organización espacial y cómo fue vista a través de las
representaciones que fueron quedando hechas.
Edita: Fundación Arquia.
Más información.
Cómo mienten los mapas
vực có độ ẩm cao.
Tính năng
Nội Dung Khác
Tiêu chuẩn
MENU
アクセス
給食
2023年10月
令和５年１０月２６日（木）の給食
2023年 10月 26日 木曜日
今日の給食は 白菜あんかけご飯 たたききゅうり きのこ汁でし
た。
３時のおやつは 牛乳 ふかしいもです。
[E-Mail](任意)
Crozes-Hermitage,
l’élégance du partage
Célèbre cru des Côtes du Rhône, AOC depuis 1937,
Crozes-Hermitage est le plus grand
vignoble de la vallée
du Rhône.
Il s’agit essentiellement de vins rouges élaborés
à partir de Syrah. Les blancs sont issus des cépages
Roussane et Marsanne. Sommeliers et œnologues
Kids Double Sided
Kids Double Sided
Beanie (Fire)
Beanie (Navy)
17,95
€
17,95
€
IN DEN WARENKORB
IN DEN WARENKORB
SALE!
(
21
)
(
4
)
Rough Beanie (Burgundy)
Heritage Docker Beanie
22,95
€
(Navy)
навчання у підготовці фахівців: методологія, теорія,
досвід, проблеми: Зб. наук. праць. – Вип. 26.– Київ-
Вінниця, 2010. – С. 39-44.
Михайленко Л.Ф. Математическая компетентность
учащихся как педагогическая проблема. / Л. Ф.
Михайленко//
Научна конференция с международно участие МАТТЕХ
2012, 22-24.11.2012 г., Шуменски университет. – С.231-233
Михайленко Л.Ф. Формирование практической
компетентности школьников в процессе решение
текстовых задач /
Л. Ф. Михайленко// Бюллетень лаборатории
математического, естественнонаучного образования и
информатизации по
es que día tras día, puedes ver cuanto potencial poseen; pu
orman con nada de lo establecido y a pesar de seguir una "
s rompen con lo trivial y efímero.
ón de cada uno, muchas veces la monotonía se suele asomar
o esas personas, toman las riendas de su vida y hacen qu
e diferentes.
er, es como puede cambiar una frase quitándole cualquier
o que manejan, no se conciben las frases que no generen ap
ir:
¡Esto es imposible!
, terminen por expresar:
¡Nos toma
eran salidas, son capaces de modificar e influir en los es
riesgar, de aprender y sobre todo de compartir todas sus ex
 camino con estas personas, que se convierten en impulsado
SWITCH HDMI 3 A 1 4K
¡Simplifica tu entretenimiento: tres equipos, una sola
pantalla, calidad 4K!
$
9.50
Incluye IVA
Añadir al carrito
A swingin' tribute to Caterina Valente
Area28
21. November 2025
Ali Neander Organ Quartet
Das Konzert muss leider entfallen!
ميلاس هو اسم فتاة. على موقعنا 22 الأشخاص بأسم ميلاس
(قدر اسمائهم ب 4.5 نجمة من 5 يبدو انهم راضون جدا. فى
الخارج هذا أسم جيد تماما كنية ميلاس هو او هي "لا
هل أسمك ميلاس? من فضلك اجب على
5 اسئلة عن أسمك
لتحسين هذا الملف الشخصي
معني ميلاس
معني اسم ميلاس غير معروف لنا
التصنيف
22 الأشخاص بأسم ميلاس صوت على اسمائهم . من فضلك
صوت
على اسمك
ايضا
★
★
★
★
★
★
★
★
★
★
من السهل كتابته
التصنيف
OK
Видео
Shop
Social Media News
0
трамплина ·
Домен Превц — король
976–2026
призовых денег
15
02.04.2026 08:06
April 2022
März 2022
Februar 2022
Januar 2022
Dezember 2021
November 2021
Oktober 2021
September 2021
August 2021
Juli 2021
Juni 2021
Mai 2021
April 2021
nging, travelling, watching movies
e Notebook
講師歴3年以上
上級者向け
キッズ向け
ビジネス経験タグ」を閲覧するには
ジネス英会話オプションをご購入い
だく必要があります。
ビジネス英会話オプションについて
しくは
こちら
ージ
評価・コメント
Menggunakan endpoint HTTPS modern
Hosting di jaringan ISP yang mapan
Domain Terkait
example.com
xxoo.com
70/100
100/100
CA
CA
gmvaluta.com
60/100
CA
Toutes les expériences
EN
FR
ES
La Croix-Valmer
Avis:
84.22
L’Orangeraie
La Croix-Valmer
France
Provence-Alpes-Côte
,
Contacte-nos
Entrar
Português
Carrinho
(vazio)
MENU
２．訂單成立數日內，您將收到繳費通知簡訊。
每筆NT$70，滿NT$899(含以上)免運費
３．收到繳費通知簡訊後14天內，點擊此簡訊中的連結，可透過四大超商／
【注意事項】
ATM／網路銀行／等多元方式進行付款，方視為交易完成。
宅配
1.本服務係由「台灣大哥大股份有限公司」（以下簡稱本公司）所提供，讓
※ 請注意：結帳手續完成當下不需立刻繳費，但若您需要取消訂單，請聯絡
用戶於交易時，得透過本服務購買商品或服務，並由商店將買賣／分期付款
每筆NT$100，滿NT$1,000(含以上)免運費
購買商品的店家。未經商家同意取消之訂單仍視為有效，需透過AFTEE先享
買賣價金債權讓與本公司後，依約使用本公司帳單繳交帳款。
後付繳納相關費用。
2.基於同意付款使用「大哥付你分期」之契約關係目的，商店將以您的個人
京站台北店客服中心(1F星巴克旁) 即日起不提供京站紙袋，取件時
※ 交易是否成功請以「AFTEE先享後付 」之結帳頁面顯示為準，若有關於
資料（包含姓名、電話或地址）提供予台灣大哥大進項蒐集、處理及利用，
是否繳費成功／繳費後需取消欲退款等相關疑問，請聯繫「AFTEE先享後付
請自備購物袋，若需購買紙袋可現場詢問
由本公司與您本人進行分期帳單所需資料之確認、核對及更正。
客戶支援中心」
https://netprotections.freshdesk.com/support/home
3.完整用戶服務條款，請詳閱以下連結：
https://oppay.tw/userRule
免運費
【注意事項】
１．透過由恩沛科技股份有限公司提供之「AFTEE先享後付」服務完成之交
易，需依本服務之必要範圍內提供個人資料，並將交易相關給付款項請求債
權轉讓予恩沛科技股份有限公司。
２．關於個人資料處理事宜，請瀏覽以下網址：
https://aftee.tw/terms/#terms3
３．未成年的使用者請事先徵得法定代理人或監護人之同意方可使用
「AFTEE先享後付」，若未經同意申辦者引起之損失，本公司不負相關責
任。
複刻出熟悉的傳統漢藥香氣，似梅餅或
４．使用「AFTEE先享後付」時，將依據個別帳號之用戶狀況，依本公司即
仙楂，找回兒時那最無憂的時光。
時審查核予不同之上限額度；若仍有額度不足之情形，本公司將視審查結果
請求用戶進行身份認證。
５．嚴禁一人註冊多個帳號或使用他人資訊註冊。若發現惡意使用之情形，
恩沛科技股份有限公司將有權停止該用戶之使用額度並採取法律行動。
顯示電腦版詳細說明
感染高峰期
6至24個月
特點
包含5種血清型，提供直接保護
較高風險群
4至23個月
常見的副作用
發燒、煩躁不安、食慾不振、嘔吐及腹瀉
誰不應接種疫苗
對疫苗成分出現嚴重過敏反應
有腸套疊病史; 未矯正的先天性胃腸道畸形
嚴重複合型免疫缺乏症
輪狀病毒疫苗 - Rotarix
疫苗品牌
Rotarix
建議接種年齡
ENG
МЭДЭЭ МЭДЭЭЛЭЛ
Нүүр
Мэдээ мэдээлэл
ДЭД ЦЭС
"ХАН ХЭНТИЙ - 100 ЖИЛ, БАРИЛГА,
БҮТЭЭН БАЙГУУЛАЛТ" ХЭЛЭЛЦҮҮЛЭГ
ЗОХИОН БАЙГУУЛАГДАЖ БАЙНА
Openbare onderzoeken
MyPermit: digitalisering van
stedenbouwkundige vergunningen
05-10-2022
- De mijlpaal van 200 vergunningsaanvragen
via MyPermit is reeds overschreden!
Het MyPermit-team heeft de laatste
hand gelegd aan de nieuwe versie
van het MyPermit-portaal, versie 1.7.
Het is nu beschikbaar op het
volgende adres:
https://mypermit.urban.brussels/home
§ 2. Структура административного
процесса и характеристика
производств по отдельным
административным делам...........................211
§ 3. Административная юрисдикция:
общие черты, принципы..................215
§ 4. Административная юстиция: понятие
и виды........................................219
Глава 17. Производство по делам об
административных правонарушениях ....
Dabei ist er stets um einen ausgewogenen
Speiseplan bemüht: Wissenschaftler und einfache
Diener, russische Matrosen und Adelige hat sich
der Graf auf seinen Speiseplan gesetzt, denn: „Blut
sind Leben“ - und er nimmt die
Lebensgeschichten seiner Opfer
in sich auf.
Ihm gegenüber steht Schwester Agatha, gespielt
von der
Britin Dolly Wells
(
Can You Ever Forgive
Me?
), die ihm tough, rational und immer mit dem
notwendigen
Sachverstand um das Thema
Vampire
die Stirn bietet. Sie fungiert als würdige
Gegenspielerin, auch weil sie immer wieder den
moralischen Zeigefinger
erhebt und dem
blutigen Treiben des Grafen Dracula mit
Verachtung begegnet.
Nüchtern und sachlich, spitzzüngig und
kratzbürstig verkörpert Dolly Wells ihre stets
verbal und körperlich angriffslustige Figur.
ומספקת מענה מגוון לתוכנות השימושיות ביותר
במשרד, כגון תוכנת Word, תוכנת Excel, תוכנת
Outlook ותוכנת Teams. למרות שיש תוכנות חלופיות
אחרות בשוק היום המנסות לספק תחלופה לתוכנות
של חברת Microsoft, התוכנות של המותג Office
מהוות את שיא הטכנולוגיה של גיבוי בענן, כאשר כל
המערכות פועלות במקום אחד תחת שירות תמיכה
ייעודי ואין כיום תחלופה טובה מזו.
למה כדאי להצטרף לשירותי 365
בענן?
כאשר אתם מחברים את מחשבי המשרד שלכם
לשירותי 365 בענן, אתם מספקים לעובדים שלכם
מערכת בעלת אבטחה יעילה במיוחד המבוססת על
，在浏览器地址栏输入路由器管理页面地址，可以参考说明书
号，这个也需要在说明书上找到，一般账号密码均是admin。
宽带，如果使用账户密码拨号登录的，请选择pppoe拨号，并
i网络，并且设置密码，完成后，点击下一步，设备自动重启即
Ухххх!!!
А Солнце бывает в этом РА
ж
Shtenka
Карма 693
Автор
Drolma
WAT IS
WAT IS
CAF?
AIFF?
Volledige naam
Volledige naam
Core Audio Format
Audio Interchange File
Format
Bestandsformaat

▸ **Task prompt**: Reproduce verbatim the lines of the records from the very first one through the line containing "Михайленко Л.Ф. Математическая компетентность", including both.

▸ **The completed task**:
organización espacial y cómo fue vista a través de las
representaciones que fueron quedando hechas.
Edita: Fundación Arquia.
Más información.
Cómo mienten los mapas
vực có độ ẩm cao.
Tính năng
Nội Dung Khác
Tiêu chuẩn
MENU
アクセス
給食
2023年10月
令和５年１０月２６日（木）の給食
2023年 10月 26日 木曜日
今日の給食は 白菜あんかけご飯 たたききゅうり きのこ汁でし
た。
３時のおやつは 牛乳 ふかしいもです。
[E-Mail](任意)
Crozes-Hermitage,
l’élégance du partage
Célèbre cru des Côtes du Rhône, AOC depuis 1937,
Crozes-Hermitage est le plus grand
vignoble de la vallée
du Rhône.
Il s’agit essentiellement de vins rouges élaborés
à partir de Syrah. Les blancs sont issus des cépages
Roussane et Marsanne. Sommeliers et œnologues
Kids Double Sided
Kids Double Sided
Beanie (Fire)
Beanie (Navy)
17,95
€
17,95
€
IN DEN WARENKORB
IN DEN WARENKORB
SALE!
(
21
)
(
4
)
Rough Beanie (Burgundy)
Heritage Docker Beanie
22,95
€
(Navy)
навчання у підготовці фахівців: методологія, теорія,
досвід, проблеми: Зб. наук. праць. – Вип. 26.– Київ-
Вінниця, 2010. – С. 39-44.
Михайленко Л.Ф. Математическая компетентность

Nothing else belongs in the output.